[Web page revision data]
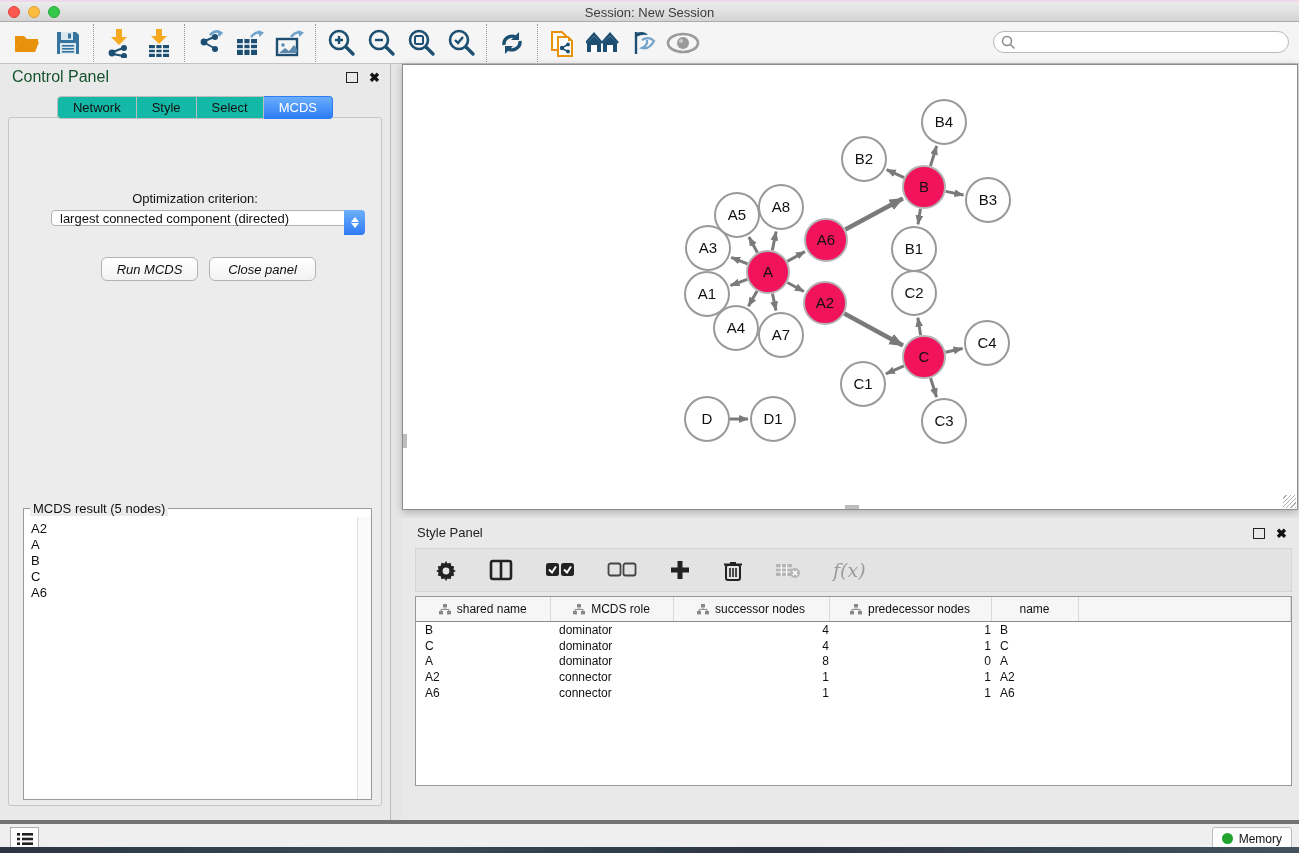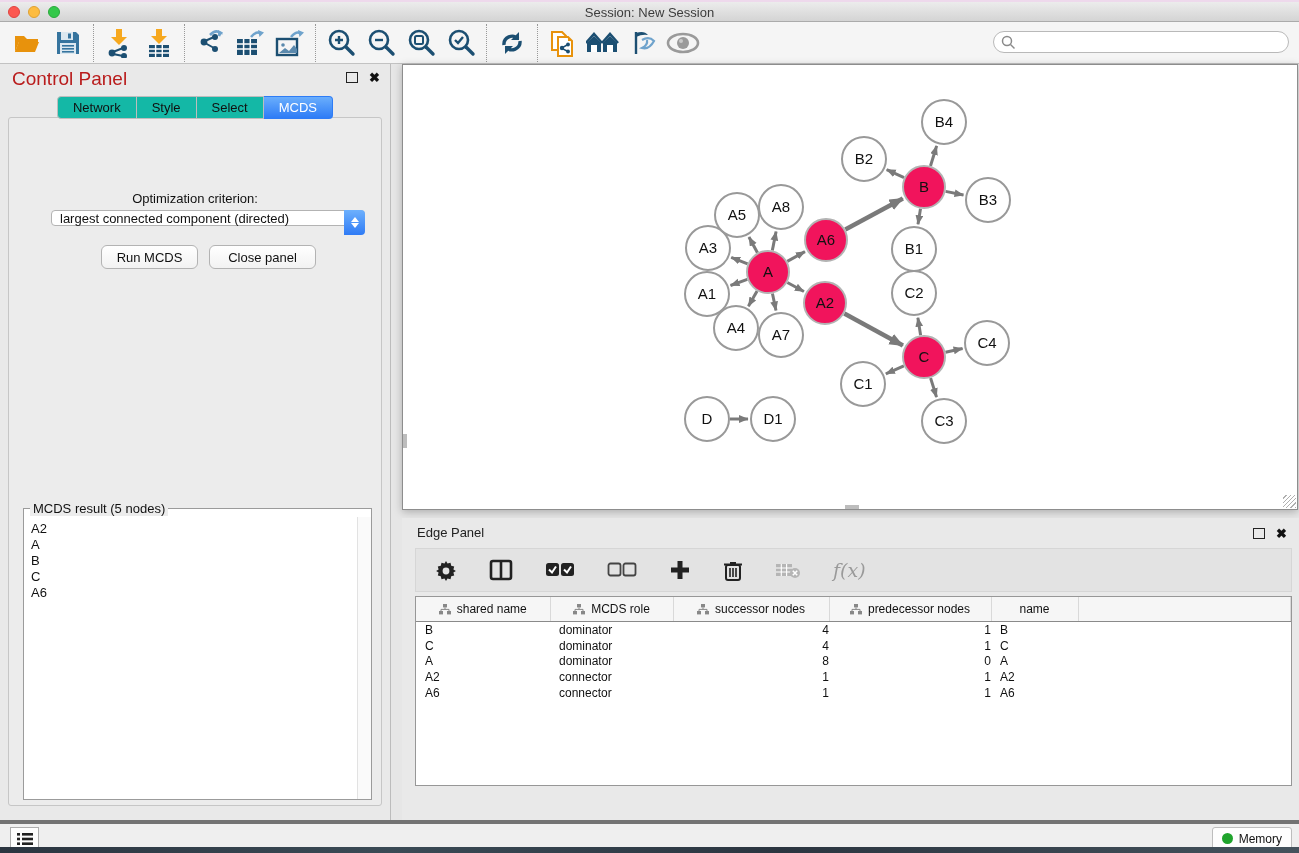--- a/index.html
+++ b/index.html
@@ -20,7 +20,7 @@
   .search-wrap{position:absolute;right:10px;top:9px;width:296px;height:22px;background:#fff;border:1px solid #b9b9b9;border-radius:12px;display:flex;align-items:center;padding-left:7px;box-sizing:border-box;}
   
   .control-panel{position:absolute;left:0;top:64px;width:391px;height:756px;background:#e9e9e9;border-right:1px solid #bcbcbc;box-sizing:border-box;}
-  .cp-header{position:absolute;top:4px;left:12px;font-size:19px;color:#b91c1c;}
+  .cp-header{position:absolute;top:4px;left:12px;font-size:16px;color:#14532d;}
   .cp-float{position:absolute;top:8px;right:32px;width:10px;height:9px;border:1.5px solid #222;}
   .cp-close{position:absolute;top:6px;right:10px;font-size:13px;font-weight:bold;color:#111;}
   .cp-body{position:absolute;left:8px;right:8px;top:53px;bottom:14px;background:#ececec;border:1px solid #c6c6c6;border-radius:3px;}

Task ▸ Look through the entries above, and wherever a line holds the word "width", copy it.

Solution for this task ▸
   .search-wrap{position:absolute;right:10px;top:9px;width:296px;height:22px;background:#fff;border:1px solid #b9b9b9;border-radius:12px;display:flex;align-items:center;padding-left:7px;box-sizing:border-box;}
   .control-panel{position:absolute;left:0;top:64px;width:391px;height:756px;background:#e9e9e9;border-right:1px solid #bcbcbc;box-sizing:border-box;}
   .cp-float{position:absolute;top:8px;right:32px;width:10px;height:9px;border:1.5px solid #222;}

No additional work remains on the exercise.